[Tutorial] Monotonic Stack Optimization for "Last-Segment" DP

I recently encountered several problems that looked like standard $$$O(N^2)$$$ Dynamic Programming but required a faster solution. I noticed a recurring theme: using Monotonic Stack to optimize transitions dependent on range statistics (like min/max/GCD). Sometimes these problems can also be solved using the convex hull trick, but the stack-based approach is often much simpler.

However, not all "Monotone Stack DPs" are the same. Sometimes we use the stack to optimize the transition loop, and other times we use it to optimize the input array itself.

In this post, I will explain the intuition behind these two distinct patterns.

Pattern 1: Optimizing the Transition

Target: Problems where the cost function behaves like a "Step Function."

The Problem

We are dealing with a 1D DP recurrence of the form:

$$$dp[i] = \min_{0 \le j \lt i} \{ dp[j] + \text{cost}(j+1 \dots i) \}$$$

Where $$$\text{cost}(j+1 \dots i)$$$ depends on a range statistic (e.g., $$$\min(a_{j+1} \dots a_i)$$$, $$$\text{GCD}$$$, $$$\text{OR}$$$, etc.). $$$N$$$ is usually up to $$$4 \cdot 10^5$$$, so an $$$O(N^2)$$$ loop will TLE. We need something faster.

Intuition 1: Range Statistics are "Step Functions"

Let's look at the problem Inverse Minimum Partition (Easy Version). Cost function: $$$\lceil a_i / \min(a_{j+1} \dots a_i) \rceil$$$.

Fix the current index $$$i$$$. As we move the starting point $$$j$$$ from $$$i-1$$$ down to $$$0$$$, the range $$$[j+1, i]$$$ gets longer.
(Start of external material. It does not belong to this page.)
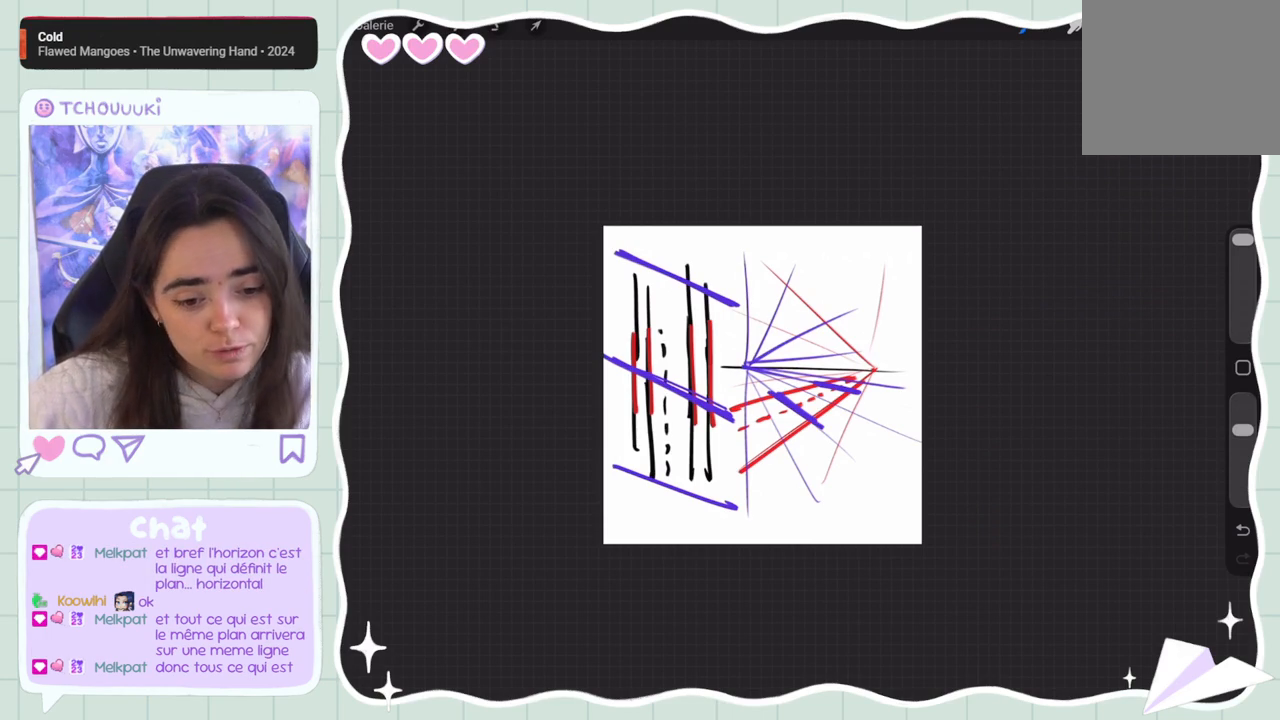
{"buttons": ["R1"], "events": []}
The value $$$\min(a_{j+1} \dots a_i)$$$ does not change at every step. It stays constant for a while, then suddenly drops when we hit a new, smaller element.
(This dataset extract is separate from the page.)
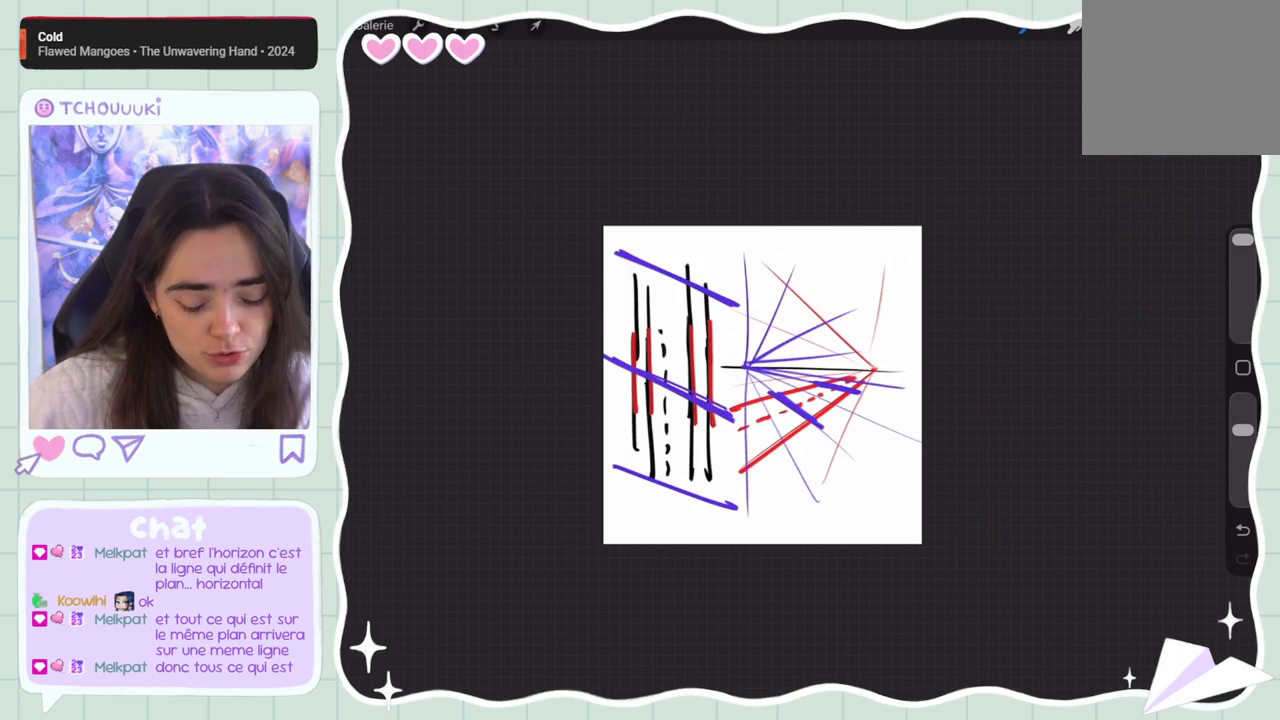
{"buttons": ["R1"], "events": []}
This means we don't have $$$i$$$ distinct "costs" to check. We only have distinct costs corresponding to the "Next Smaller Elements" to the left.

Intuition 2: Compressing the Candidates

Since many indices $$$j$$$ share the same range minimum, they share the same denominator in the cost function. For a group of $$$j$$$'s that share the same range minimum, which one is optimal? Obviously, the one with the smallest $$$dp[j]$$$.

So, instead of iterating all $$$j$$$, we only need to store pairs of: { j, min_dp[j] }

Intuition 3: The Dominance Rule (A Pareto frontier)

We are trying to minimize the total cost:

$$$\text{Total} = dp[j] + \lceil a_i / \text{min_val} \rceil$$$

We have two opposing forces:

We want a Large min_val: This makes the fraction smaller (Good).
We want a Small dp[j]: This makes the base cost smaller (Good).

This creates a trade-off. However, some states offer no trade-off; they are strictly worse. If we have a candidate in the stack that has a smaller min_val (worse denominator) AND a larger dp (worse base cost), it loses on both fronts. It is "dominated."

We maintain a stack that represents the Pareto Frontier:

Values are Strictly Increasing: We only keep a new value if it's larger than the last one (better denominator).
DP Costs are Strictly Decreasing: To justify keeping a smaller value (worse denominator), it must come with a much cheaper dp cost.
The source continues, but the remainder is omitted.